A thermal energy storage (TES) device is a system that stores energy in the form of heat for later use. The concept of thermal storage is not novel and has been applied in the steel making industry for a long time. TES can be used to store energy, in the form of heat, in industrial process and space heating / cooling applications without the need to convert it back to electricity.

TES devices typically consist of an insulated container or tank that is filled with a storage material that can absorb and release heat energy. The material used for the storage medium can be a solid, liquid or gas.

During the charging phase, the TES device absorbs thermal energy from a source such as the electricity grid, waste energy from industrial or solar collectors. The stored energy can then be used when needed during the discharge phase to provide heating or cooling, or to generate electricity.

Solar generation is typically high during the day and wind more commonly at night. Due to its inherent intermittency, renewable energy availability can cause higher price fluctuations in local electricity markets. Energy storage devices allow us to buy energy when prices are low and use them when we’d otherwise have to purchase at a high price. This is increasingly important as we bring more renewable energy onto the grid, and price fluctuations increase. In order to use effectively and economically expand clean generation to allow for 24/7 usage, we desperately need storage.

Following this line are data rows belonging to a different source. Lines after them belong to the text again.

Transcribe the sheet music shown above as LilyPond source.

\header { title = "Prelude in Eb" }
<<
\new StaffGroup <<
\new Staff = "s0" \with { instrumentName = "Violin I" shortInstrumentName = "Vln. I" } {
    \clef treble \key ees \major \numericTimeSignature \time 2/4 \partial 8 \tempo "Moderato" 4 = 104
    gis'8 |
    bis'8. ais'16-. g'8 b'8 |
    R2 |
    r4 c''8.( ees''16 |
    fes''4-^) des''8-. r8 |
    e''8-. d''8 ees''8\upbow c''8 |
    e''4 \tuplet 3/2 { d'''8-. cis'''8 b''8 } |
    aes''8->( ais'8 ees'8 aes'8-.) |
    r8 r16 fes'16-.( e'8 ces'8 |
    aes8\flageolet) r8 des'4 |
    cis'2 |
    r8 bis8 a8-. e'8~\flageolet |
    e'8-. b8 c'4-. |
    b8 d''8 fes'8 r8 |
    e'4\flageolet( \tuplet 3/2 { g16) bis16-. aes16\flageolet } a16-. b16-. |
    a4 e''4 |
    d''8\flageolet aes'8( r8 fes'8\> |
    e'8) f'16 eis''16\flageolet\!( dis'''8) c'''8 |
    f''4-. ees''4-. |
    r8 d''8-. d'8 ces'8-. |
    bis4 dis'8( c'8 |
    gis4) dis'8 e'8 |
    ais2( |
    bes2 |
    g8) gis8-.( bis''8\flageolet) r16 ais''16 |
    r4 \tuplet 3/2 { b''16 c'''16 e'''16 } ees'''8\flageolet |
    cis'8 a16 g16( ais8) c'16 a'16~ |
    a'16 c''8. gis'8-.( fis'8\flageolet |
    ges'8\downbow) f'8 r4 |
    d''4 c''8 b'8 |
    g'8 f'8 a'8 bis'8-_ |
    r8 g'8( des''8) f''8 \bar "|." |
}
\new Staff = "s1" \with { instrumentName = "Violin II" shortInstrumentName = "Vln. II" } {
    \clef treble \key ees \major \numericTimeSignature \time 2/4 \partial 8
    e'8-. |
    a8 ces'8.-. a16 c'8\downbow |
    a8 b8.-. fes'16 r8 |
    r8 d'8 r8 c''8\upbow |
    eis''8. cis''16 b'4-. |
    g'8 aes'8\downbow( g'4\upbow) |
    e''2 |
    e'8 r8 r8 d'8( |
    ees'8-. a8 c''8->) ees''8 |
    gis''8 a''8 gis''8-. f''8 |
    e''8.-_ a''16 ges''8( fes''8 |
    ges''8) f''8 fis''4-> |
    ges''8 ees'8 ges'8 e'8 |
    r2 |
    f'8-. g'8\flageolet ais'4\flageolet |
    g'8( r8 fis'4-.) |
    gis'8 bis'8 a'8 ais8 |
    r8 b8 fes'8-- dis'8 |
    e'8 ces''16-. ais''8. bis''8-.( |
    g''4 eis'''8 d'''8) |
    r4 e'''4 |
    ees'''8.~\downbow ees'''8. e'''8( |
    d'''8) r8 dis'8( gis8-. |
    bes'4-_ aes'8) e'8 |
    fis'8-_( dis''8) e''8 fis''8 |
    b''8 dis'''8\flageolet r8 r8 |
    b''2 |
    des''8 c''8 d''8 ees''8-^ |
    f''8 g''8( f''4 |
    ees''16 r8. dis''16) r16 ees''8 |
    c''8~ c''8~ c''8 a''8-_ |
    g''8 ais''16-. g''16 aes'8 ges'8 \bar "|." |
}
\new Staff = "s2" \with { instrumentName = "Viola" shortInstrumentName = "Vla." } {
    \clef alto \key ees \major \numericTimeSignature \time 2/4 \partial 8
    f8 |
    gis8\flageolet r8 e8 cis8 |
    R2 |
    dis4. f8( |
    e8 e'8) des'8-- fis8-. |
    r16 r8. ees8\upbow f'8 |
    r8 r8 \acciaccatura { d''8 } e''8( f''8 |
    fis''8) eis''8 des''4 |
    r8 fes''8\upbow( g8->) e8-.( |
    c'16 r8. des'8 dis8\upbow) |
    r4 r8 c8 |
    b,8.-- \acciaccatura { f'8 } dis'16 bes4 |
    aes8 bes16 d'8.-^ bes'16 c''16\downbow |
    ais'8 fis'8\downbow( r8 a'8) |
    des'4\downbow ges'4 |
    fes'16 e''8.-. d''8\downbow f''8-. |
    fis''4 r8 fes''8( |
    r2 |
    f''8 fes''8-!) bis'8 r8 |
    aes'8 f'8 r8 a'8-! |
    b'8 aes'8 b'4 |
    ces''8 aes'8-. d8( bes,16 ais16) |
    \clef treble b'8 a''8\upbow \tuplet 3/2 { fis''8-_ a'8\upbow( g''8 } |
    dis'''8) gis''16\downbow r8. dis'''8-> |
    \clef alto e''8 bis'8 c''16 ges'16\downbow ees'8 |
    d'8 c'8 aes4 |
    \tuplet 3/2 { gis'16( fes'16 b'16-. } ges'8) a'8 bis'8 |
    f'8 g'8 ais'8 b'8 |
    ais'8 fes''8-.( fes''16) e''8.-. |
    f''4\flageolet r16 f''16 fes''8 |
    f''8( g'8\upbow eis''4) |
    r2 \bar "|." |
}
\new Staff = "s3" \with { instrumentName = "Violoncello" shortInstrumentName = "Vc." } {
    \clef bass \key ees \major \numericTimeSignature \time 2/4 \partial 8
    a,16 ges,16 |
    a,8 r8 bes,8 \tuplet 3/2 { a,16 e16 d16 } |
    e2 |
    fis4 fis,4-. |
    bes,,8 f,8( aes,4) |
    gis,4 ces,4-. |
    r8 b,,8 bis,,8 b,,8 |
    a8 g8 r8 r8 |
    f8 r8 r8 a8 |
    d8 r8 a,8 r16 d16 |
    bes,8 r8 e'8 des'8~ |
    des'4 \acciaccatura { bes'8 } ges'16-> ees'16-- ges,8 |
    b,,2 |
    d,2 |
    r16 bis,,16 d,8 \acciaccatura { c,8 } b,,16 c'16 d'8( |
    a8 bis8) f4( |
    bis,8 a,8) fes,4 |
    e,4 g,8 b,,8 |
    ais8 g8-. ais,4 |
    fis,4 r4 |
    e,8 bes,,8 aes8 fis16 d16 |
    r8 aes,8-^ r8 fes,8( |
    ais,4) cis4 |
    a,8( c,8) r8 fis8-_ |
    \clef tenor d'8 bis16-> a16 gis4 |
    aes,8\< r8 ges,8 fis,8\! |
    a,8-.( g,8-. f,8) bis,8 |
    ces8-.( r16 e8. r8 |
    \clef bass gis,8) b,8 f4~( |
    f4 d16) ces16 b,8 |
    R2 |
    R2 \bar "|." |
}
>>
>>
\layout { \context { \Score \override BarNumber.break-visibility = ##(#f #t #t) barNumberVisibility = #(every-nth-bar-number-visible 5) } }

We throw away a very valuable resource. Without grid-scale storage, generators are forced to curtail their resources when they are producing more power than the grid can handle. By curtailing, we are literally throwing away “free” energy and significantly reducing returns on renewable capital investments.

Lithium-ion batteries are considerably more expensive than TES systems. TES systems rely on inexpensive raw materials and can scale for large industrial use better than lithium-ion. Additionally, TES devices have a lower environmental impact than lithium-ion batteries, which require the mining and processing of rare earth metals. Using Li-ion in the industry also has its limitations as electric boilers can only go up to ~800°C, a significant portion of industrial heat requirement is above this threshold.

Thermal energy systems often exist in parallel with existing fossil fuel systems due to their nascency. The TES system provides heat, typically in the form of steam, in the same way that a traditional boiler would. As trust in technology improves, TES systems could replace traditional boilers entirely.

The TES system provides heat within a broad range of temperatures that can reach up to 1000°C. Heat can be stored at high temperatures then brought down to industrial process specific temperatures.

A variety of companies across the globe have begun designing and now piloting thermal storage devices. By our count there are over ~35 companies making large TES solutions.